• Structured diff data
---+---
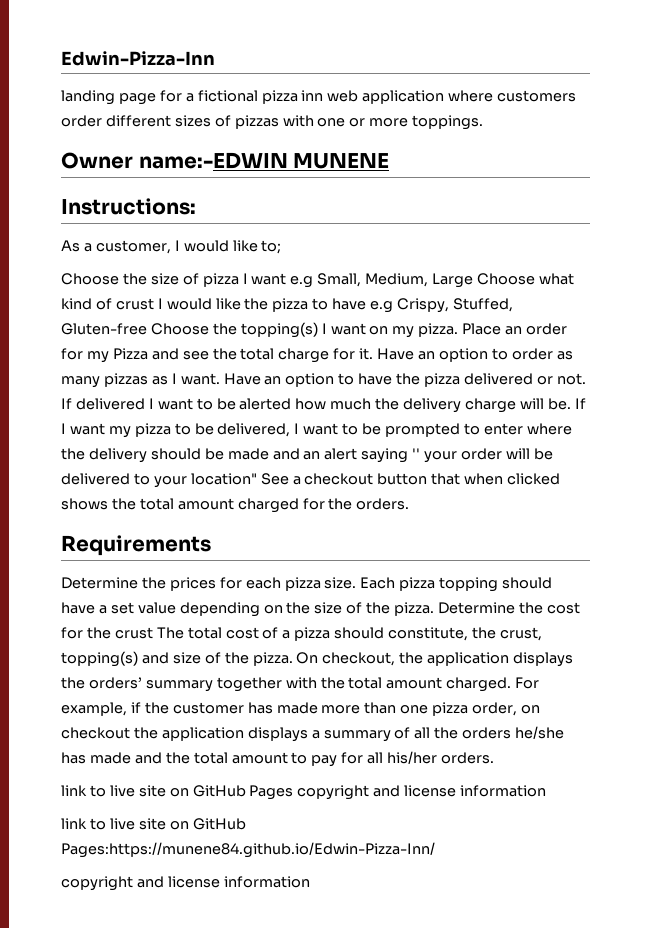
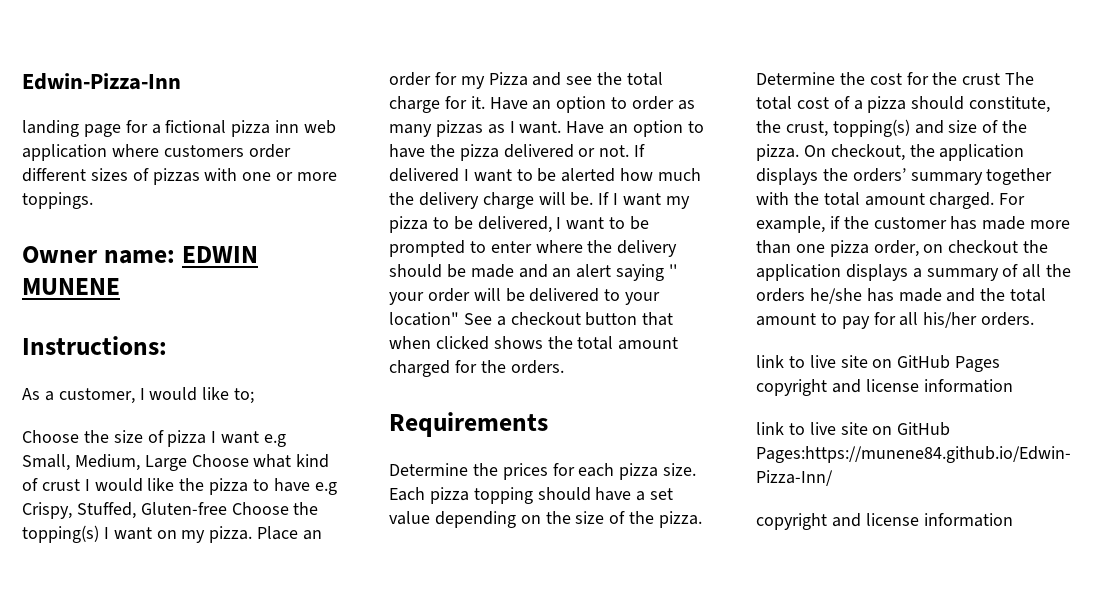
[138,152,288,169] name:-EDWIN -> [103,246,258,264] name: EDWIN

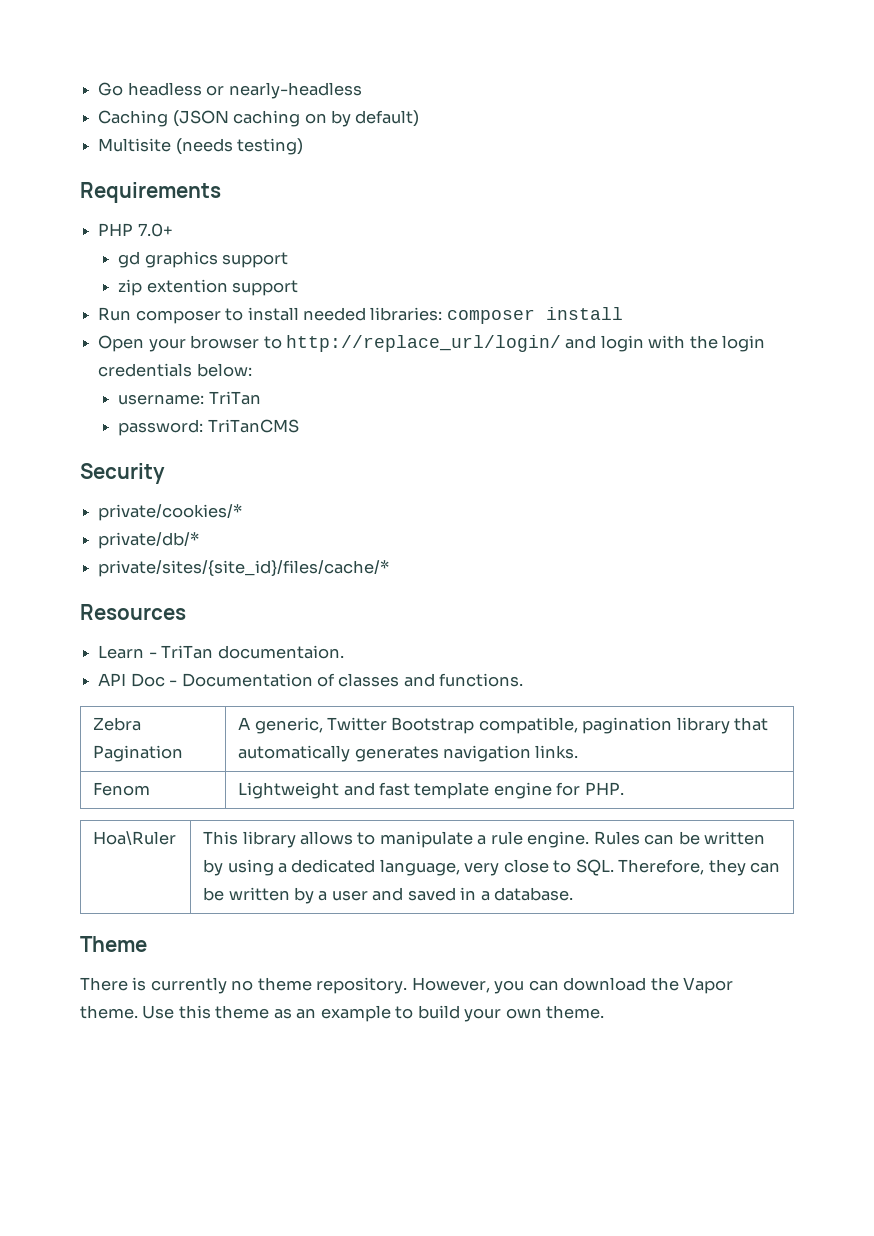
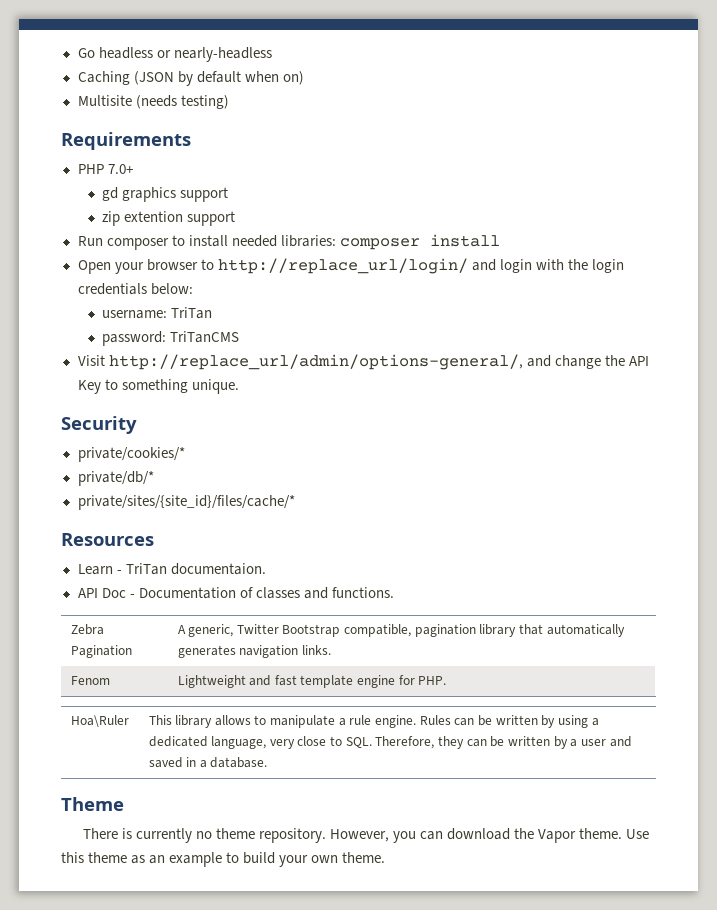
[233,110,420,127] caching on by default) -> [177,71,304,86] by default when on)
(299, 426) none -> [77,354,649,370] [77,379,239,394] // Visit http://replace_url/admin/options-general/, and change the API Key to something unique.

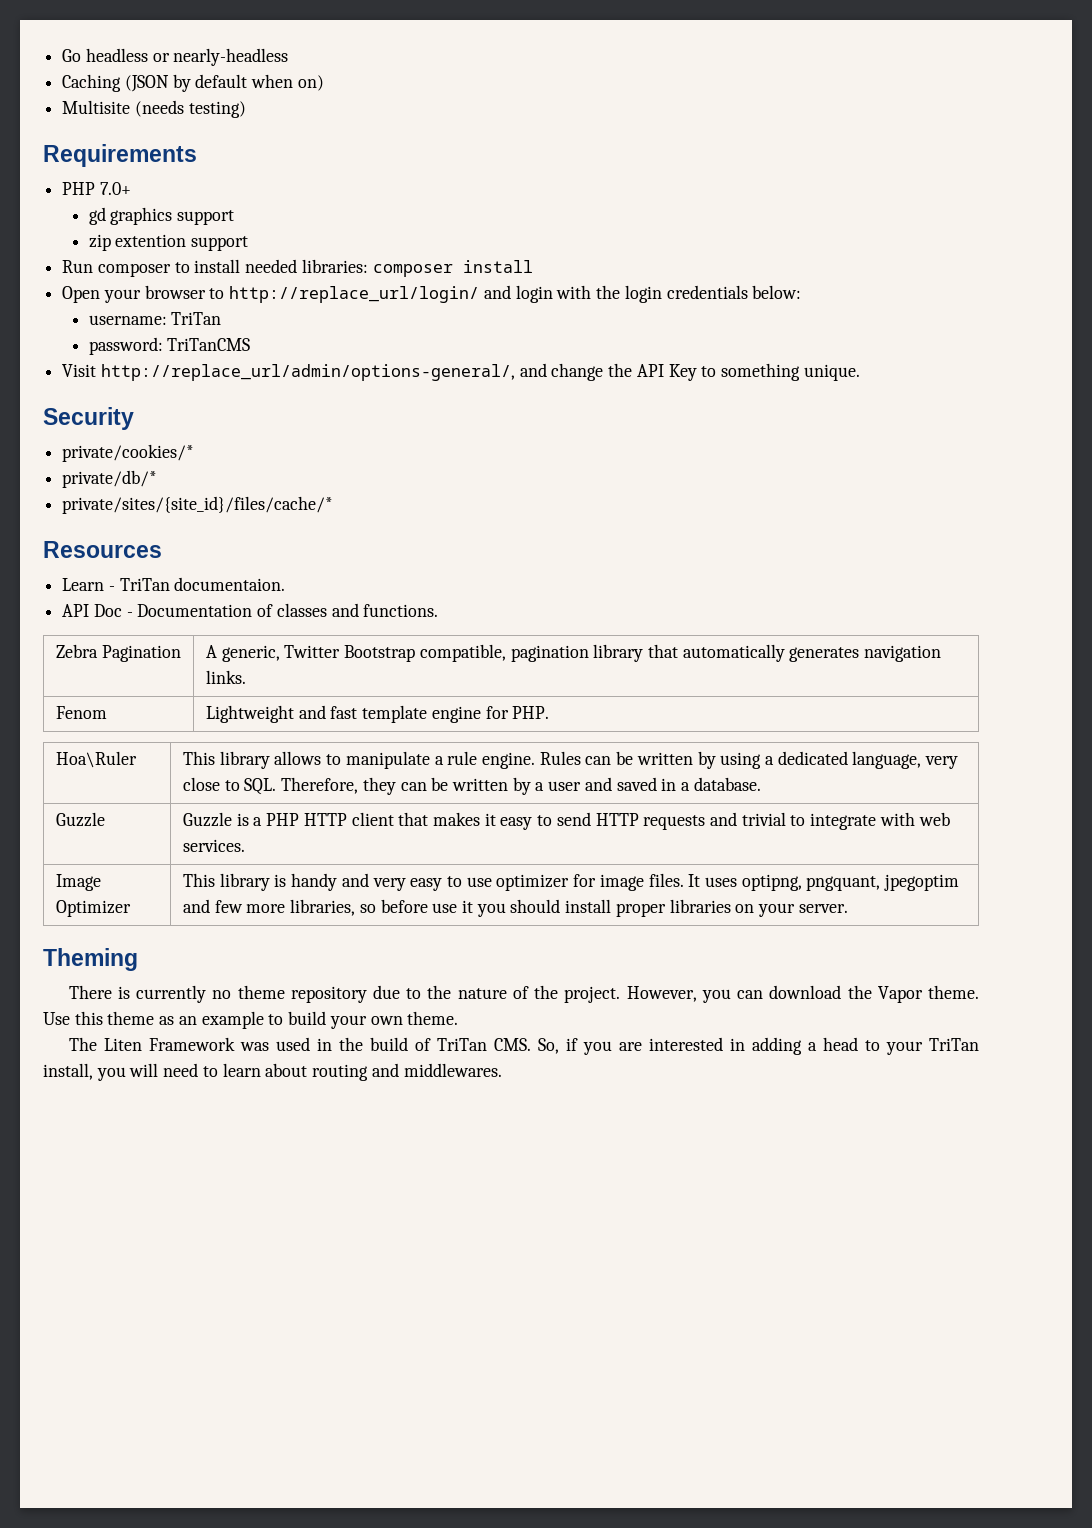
[61,797,124,811] // Theme -> [55,812,105,827] [182,812,950,830] [182,839,245,852] [55,874,101,891] [55,900,131,917] [182,873,960,891] [182,899,848,917] [43,948,138,971] // Guzzle | Guzzle is a PHP HTTP client that makes it easy to send HTTP requests and trivial to integrate with web services. // Image Optimizer | This library is handy and very easy to use optimizer for image files. It uses optipng, pngquant, jpegoptim and few more libraries, so before use it you should install proper libraries on your server. // Theming
[259,828,327,843] repository. -> [290,985,621,1003] repository due to the nature of the project.
(386, 857) none -> [68,1037,980,1055] [43,1063,502,1081] // The Liten Framework was used in the build of TriTan CMS. So, if you are interested in adding a head to your TriTan install, you will need to learn about routing and middlewares.

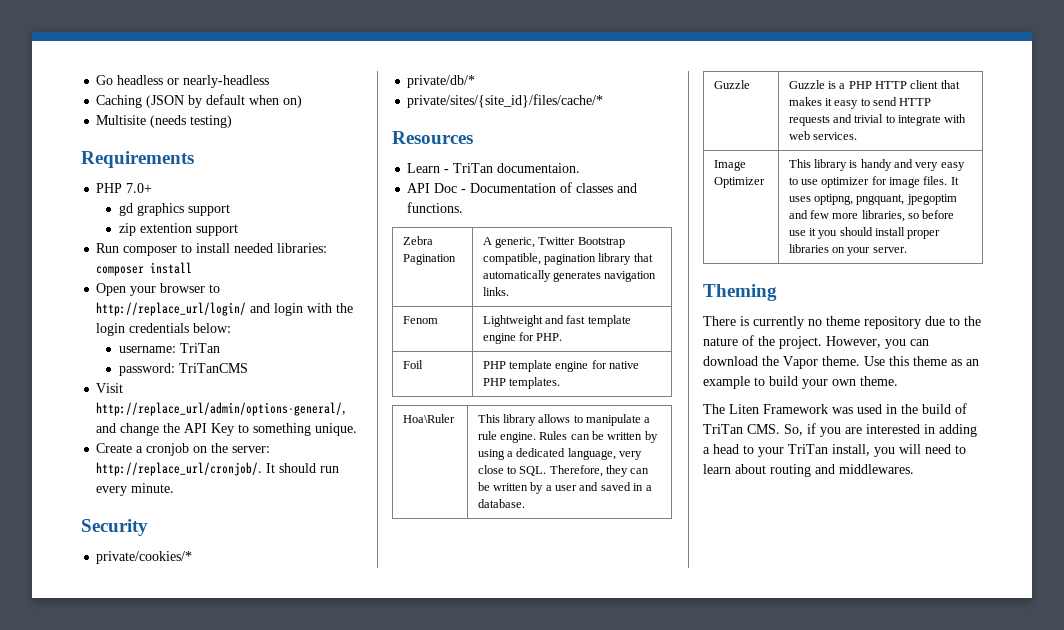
(860, 372) none -> [96,443,271,456] [96,462,340,476] [96,483,175,496] // Create a cronjob on the server: http://replace_url/cronjob/. It should run every minute.
(550, 712) none -> [402,360,423,369] [482,360,640,372] [482,377,560,389] // Foil | PHP template engine for native PHP templates.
---+---
• JOB ITEM
In your copy, include every record word for word but no pictures.

• ANSWER TO THE PROBLEM
[138,152,288,169] name:-EDWIN -> [103,246,258,264] name: EDWIN

[233,110,420,127] caching on by default) -> [177,71,304,86] by default when on)
(299, 426) none -> [77,354,649,370] [77,379,239,394] // Visit http://replace_url/admin/options-general/, and change the API Key to something unique.

[61,797,124,811] // Theme -> [55,812,105,827] [182,812,950,830] [182,839,245,852] [55,874,101,891] [55,900,131,917] [182,873,960,891] [182,899,848,917] [43,948,138,971] // Guzzle | Guzzle is a PHP HTTP client that makes it easy to send HTTP requests and trivial to integrate with web services. // Image Optimizer | This library is handy and very easy to use optimizer for image files. It uses optipng, pngquant, jpegoptim and few more libraries, so before use it you should install proper libraries on your server. // Theming
[259,828,327,843] repository. -> [290,985,621,1003] repository due to the nature of the project.
(386, 857) none -> [68,1037,980,1055] [43,1063,502,1081] // The Liten Framework was used in the build of TriTan CMS. So, if you are interested in adding a head to your TriTan install, you will need to learn about routing and middlewares.

(860, 372) none -> [96,443,271,456] [96,462,340,476] [96,483,175,496] // Create a cronjob on the server: http://replace_url/cronjob/. It should run every minute.
(550, 712) none -> [402,360,423,369] [482,360,640,372] [482,377,560,389] // Foil | PHP template engine for native PHP templates.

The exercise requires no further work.